How to model a skewed Student's t disribution I have a small number of samples (5) of a large population (~10,000). The samples are percentages and hence I know from the context that no answers are possible below 0% or above 100%. From this one set of samples I've calculated my t statistic and confidence intervals; however, for anything above 95% confidence my interval width is such that the predicted upper limit is above 100.
My understanding is that is you have specific knowledge like this you can create a skewed Student's t distribution. First, is this correct? Second, how would this apply to the upper and lower limits of my confidence interval? I understand that two values are important in calculating this, the skewness and kurtosis, but I'm not sure how to use them. 
My skewness value: -1.82
My kurtosis value: 3.448
Sample Values:
79.465
91.905
91.096
88.144
90.599

 A: Here's a simple Monte Carlo simulation.

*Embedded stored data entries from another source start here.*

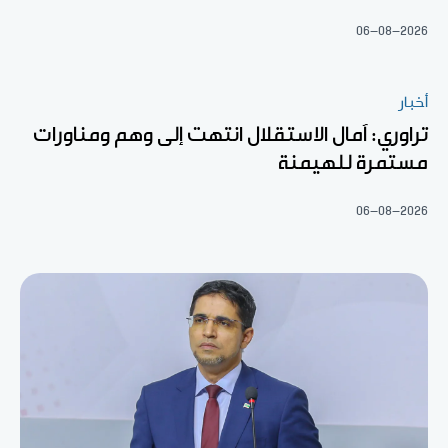
06-08-2026
أخبار
تراوري: آمال الاستقلال انتهت إلى وهم ومناورات
مستمرة للهيمنة
06-08-2026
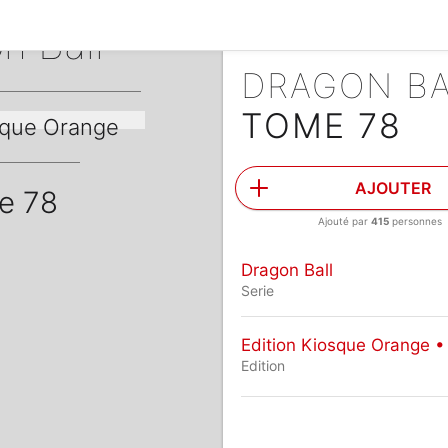
n Ball
DRAGON B
TOME 78
sque Orange
AJOUTER
e 78
Ajouté par
415
personnes
Dragon Ball
Serie
Edition Kiosque Orange •
Edition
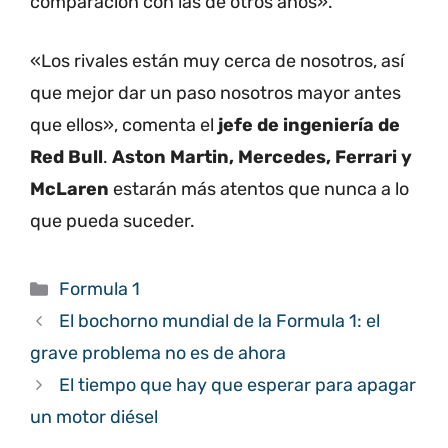
comparación con las de otros años».
«Los rivales están muy cerca de nosotros, así
que mejor dar un paso nosotros mayor antes
que ellos», comenta el
jefe de ingeniería de
Red Bull
.
Aston Martin, Mercedes, Ferrari y
McLaren
estarán más atentos que nunca a lo
que pueda suceder.
Categorías
Formula 1
El bochorno mundial de la Formula 1: el
grave problema no es de ahora
El tiempo que hay que esperar para apagar
un motor diésel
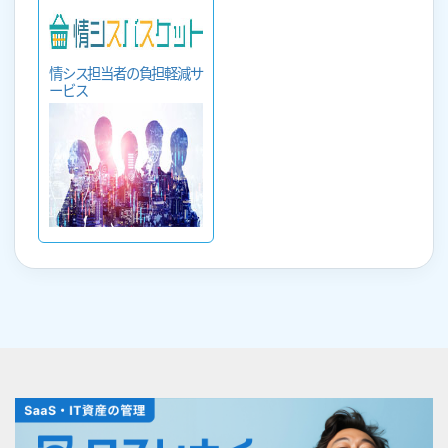
情シス担当者の負担軽減サ
ービス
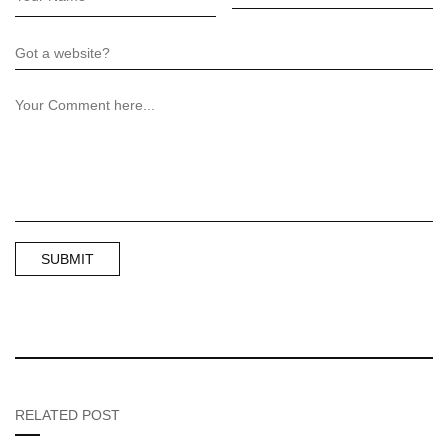
RELATED POST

Assuming that the population distribution is Beta with parameters 80 and 1.1, I draw samples of 5 observations, then plot the histogram of their mean.
x=mean(100*betarnd(80,1.1,5,100000));
subplot(2,1,1)
plot([94:0.01:100],betapdf([94:0.01:100]/100,80,1.1))
title 'Population distribution'
subplot(2,1,2)
histfit(x,40,'t')
title 'Sample mean'


You can see that the sample mean does not fit neither normal nor t-distribution, so t-statistics would be useless. I don't think that you can derive the distribution of the sample mean without knowing something about the distribution of the population beyond its bounds. Your sample variance is 26, i.e. too high relative to the size of the population and its bounds in order to apply CLT here or other asymptotic analysis reliably.
Now if instead of assuming some random population distribution, let's fit Beta distribution to your data.
xp=[79.465
91.905
91.096
88.144
90.599]

% fit Beta distribution to the sample
ab=betafit(xp/100)
% generate many samples of 5 observations
x=mean(100*betarnd(ab(1),ab(2),5,100000));

subplot(2,1,1)
plot([0:0.01:100],betapdf([0:0.01:100]/100,ab(1),ab(2)))
title 'Population PDF'
subplot(2,1,2)
histfit(x,40,'tLocationScale')
title 'Sample mean distribution'

phat=mle(x,'distribution','tlocationscale')
pd = makedist('tLocationScale','mu',phat(1),'sigma',phat(2),'nu',phat(3))
disp 'Conf. intervals of population mean'
pd.icdf([0.025 0.975])

This gives an output:
pd = 

  tLocationScaleDistribution

  t Location-Scale distribution
       mu = 88.2223
    sigma = 1.82489
       nu = 89.9698

Conf. intervals of population mean

ans =

   84.5968   91.8478


The 95% confidence interval seems reasonable, but the t Distribution fit is not so good, it's not skewed as the sample mean distribution. You could do something along this line, so long that you have a good idea about the population distribution. I still don't tink that the confidence interval would be reliable given the tiny size of the sample and its high variance.